Thursday, Apr. 05, 2007

Why Can't a Woman ... Be a Man?

By RICHARD CORLISS

With all of its bustling and agenda setting, the new Democratic majority ought to think about passing an Affirmative Action Resolution for Women in Movies. Madame Speaker, women are more than half the population of this great country, yet onscreen they're an endangered species--the ivory-billed woodpeckers of cinema.

Visit your multiplex, and try, just try, to find a movie where women are as plentiful and powerful as men. 300, the Spartan workout video, has one important female role, of King Leonidas' wife (Lena Headey); that leaves 299 for the guys. In Shooter, the hero-on-the-run gets brief assistance from a young widow (Kate Mara) before returning to his mission of evaporating a million bad guys. Girlish Jon Heder, one of the two skaters in the Will Ferrell hit Blades of Glory, does have a love interest (Jenna Fischer), but Ferrell doesn't--unless it's Heder. Indeed, the one big new movie fully populated with strong women is the "double feature" Grindhouse, from those epicures of raw meat, Quentin Tarantino and Robert Rodriguez.

Only the AARP set may recall that movie women used to be on an equal footing with men. Female characters were at the center of some of the top-grossing films in history, from Gone With the Wind to The Sound of Music and Titanic (sort of). Now they mostly ornament the margins. If they're lucky.

One reason for the vanishing movie female is that the genres in which women used to be equal or dominant--the romantic melodrama and comedy--fell out of favor when the core audience changed from families to teen boys. The guy-kids prefer starker fare: action movies (one man against the system), science fantasy (techies save the solar system) and horror films (where young women are the naked and the dead, usually in that order). What didn't change was Hollywood's view of the sexes: that men are defined by their exploits, women by their emotions. In a movie era that found sentimentality risible, thus unprofitable, the ladies were excluded.

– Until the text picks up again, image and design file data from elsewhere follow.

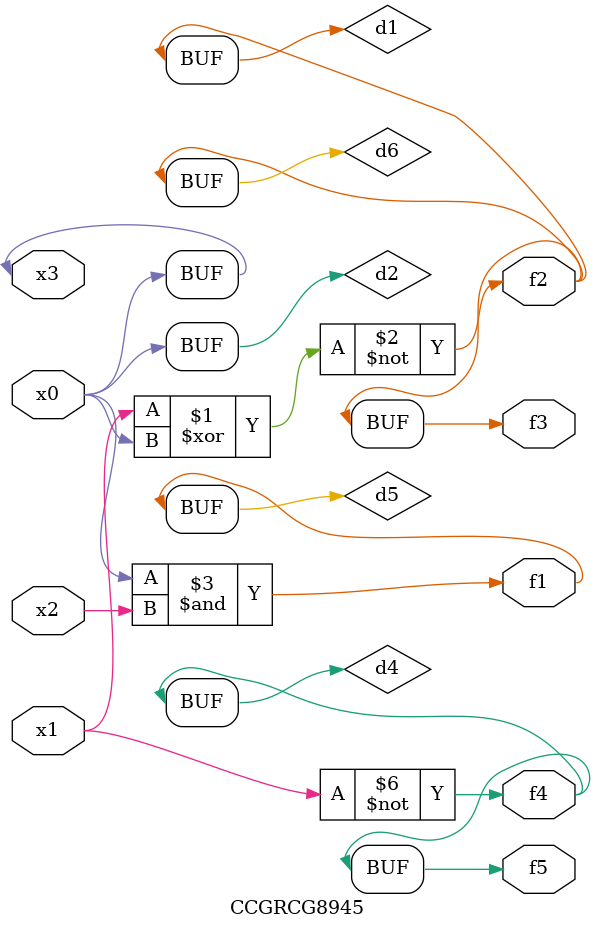
<source format=v>
module CCGRCG8945(
	input x0, x1, x2, x3,
	output f1, f2, f3, f4, f5
);

	wire d1, d2, d3, d4, d5, d6;

	xnor (d1, x1, x3);
	buf (d2, x0, x3);
	nand (d3, x0, x2);
	not (d4, x1);
	nand (d5, d3);
	or (d6, d1);
	assign f1 = d5;
	assign f2 = d6;
	assign f3 = d6;
	assign f4 = d4;
	assign f5 = d4;
endmodule

</source>
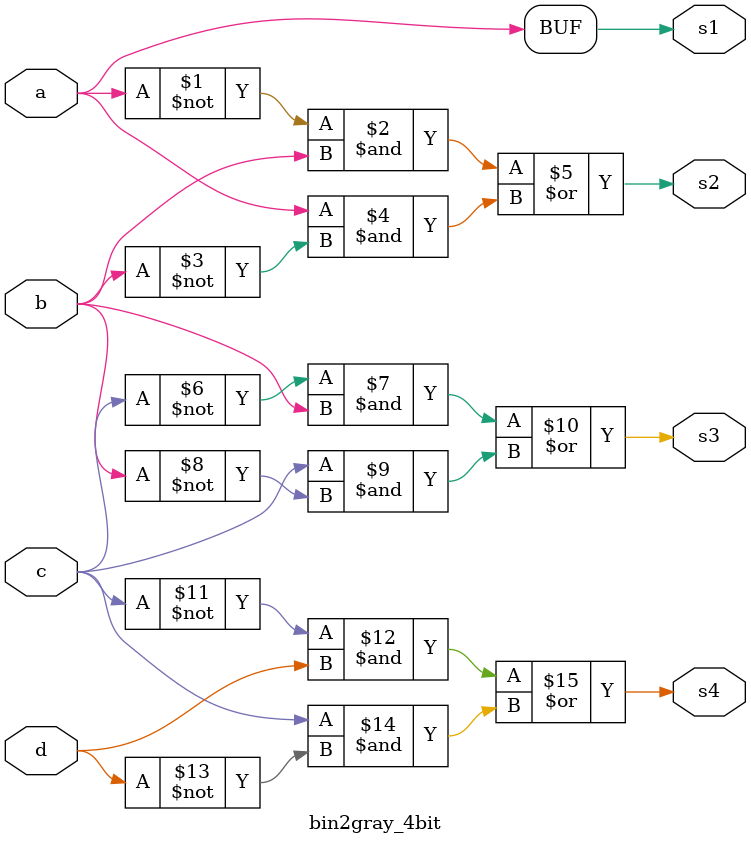
<source format=v>
module bin2gray_4bit(a,b,c,d,s1,s2,s3,s4);
// declaration of I/O
    input a,b,c,d;
    output s1,s2,s3,s4;

// assignation of each output bit
    assign s1 = a;
    assign s2 = (~a & b) | (a & ~b);
    assign s3 = (~c & b) | (c & ~b);
    assign s4 = (~c & d) | (c & ~d);

endmodule
</source>
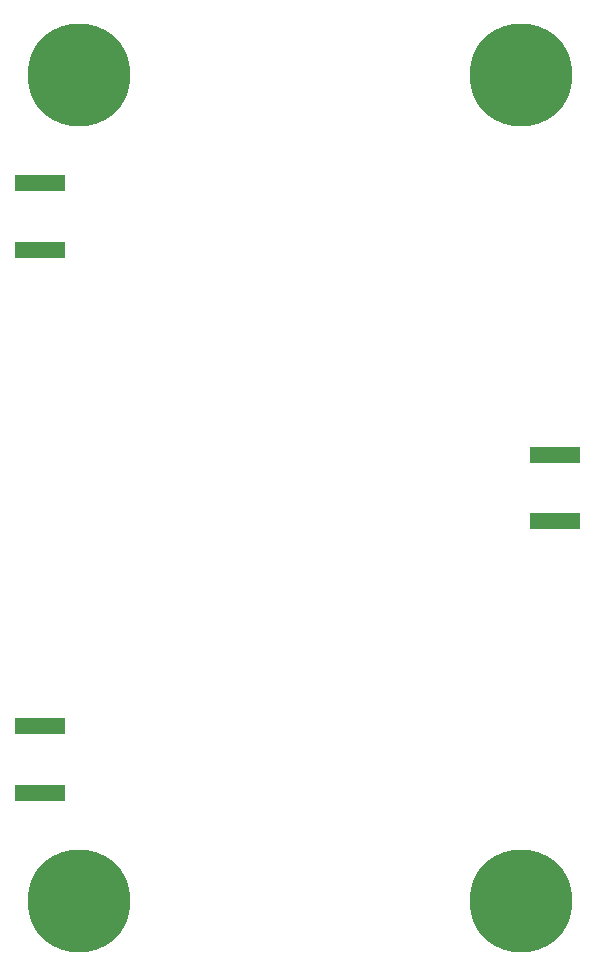
<source format=gbr>
%TF.GenerationSoftware,KiCad,Pcbnew,(5.1.6)-1*%
%TF.CreationDate,2020-10-09T05:33:10-04:00*%
%TF.ProjectId,RFID_PROJECT_PHASE-SHIFTER,52464944-5f50-4524-9f4a-4543545f5048,B*%
%TF.SameCoordinates,Original*%
%TF.FileFunction,Soldermask,Bot*%
%TF.FilePolarity,Negative*%
%FSLAX46Y46*%
G04 Gerber Fmt 4.6, Leading zero omitted, Abs format (unit mm)*
G04 Created by KiCad (PCBNEW (5.1.6)-1) date 2020-10-09 05:33:10*
%MOMM*%
%LPD*%
G01*
G04 APERTURE LIST*
%ADD10C,1.000000*%
%ADD11C,8.700000*%
%ADD12R,4.300000X1.450000*%
G04 APERTURE END LIST*
D10*
%TO.C,H8*%
X173780419Y-125219581D03*
X171500000Y-124275000D03*
X169219581Y-125219581D03*
X168275000Y-127500000D03*
X169219581Y-129780419D03*
X171500000Y-130725000D03*
X173780419Y-129780419D03*
X174725000Y-127500000D03*
D11*
X171500000Y-127500000D03*
%TD*%
D10*
%TO.C,H7*%
X136280419Y-125219581D03*
X134000000Y-124275000D03*
X131719581Y-125219581D03*
X130775000Y-127500000D03*
X131719581Y-129780419D03*
X134000000Y-130725000D03*
X136280419Y-129780419D03*
X137225000Y-127500000D03*
D11*
X134000000Y-127500000D03*
%TD*%
D10*
%TO.C,H6*%
X173780419Y-55219581D03*
X171500000Y-54275000D03*
X169219581Y-55219581D03*
X168275000Y-57500000D03*
X169219581Y-59780419D03*
X171500000Y-60725000D03*
X173780419Y-59780419D03*
X174725000Y-57500000D03*
D11*
X171500000Y-57500000D03*
%TD*%
D10*
%TO.C,H5*%
X136280419Y-55219581D03*
X134000000Y-54275000D03*
X131719581Y-55219581D03*
X130775000Y-57500000D03*
X131719581Y-59780419D03*
X134000000Y-60725000D03*
X136280419Y-59780419D03*
X137225000Y-57500000D03*
D11*
X134000000Y-57500000D03*
%TD*%
D12*
%TO.C,J5*%
X130700000Y-66675000D03*
X130700000Y-72325000D03*
%TD*%
%TO.C,J6*%
X130700000Y-112675000D03*
X130700000Y-118325000D03*
%TD*%
%TO.C,J7*%
X174300000Y-89675000D03*
X174300000Y-95325000D03*
%TD*%
M02*

</source>
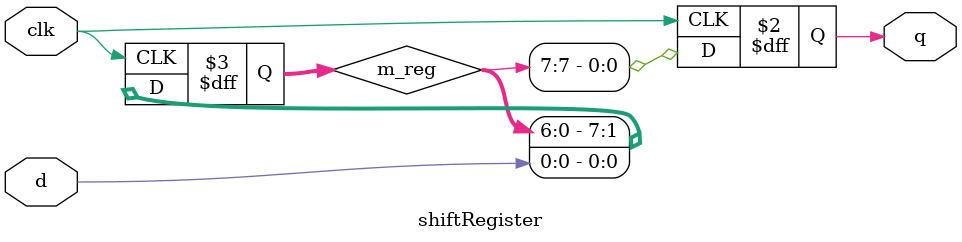
<source format=v>
module shiftRegister ( clk, d, q );

   // Constants
   parameter bitWidth = 8;

   // Inputs and outputs
   input  d, clk;
   output q;

   // Data types
   reg q;
   reg [bitWidth-1:0] m_reg;

   always @ (posedge clk) begin
     {q, m_reg} = {m_reg, d};
   end

endmodule

</source>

Even in comedy, where women were mandatory for smart repartee and the fade-out kiss, guys have elbowed them out of the equation. Forget Tracy and Hepburn. Today the standard pairing is some combination of Ben Stiller, Vince Vaughn, Ferrell and one or more Wilsons. Wedding Crashers, Talladega Nights and Blades of Glory are basically male love stories: boy bonds with boy, boy breaks up with boy, boy and boy make up. The female interest is strictly nominal.

Old Hollywood had men-only genres too, especially the western. Cowboy films allowed for a token lady part, to give the hero someone to fight over; but she would never do the fighting, instead cowering, paralyzed with dread, during the final showdown. It wasn't until the exploitation movies of the '60s and '70s--the ones paid lavish tribute in Grindhouse--that the gals in guy-genre films finally had something to do: take charge, kick ass and kill people. The films weren't exactly feminist, since the actresses usually had to take off their blouses before they could flex their muscles. But they gave women a snarly, ballsy attitude, and the chance to be as quick on the draw as John Wayne.

In Planet Terror, Rodriguez's half of Grindhouse, a go-go dancer (Rose McGowan) loses a leg when zombies chew it off--wait, it gets weirder--and instead of a prosthetic limb has her stump fitted with a machine gun, which she uses to mow down acres of the undead. Death Proof, Tarantino's contribution, presents two trios of high-adrenaline chicks menaced by a psycho stunt driver. The women in both entries love guns and cars and don't mind using them for righteous vengeance and reckless thrills.

For these directors, female empowerment means armament; they liberate their movie women by turning them into men. They will show their actresses killing villains but never making love. (When two lovers start a sex scene in Planet Terror, the screen flames out and a sign, MISSING REEL, appears.) So the young males in the audience get not a window into the complex and mysterious nature of women but a mirror of their own urges: to talk tough and blow stuff up.

Speaker Pelosi, is this the legacy you want to leave your grandchildren?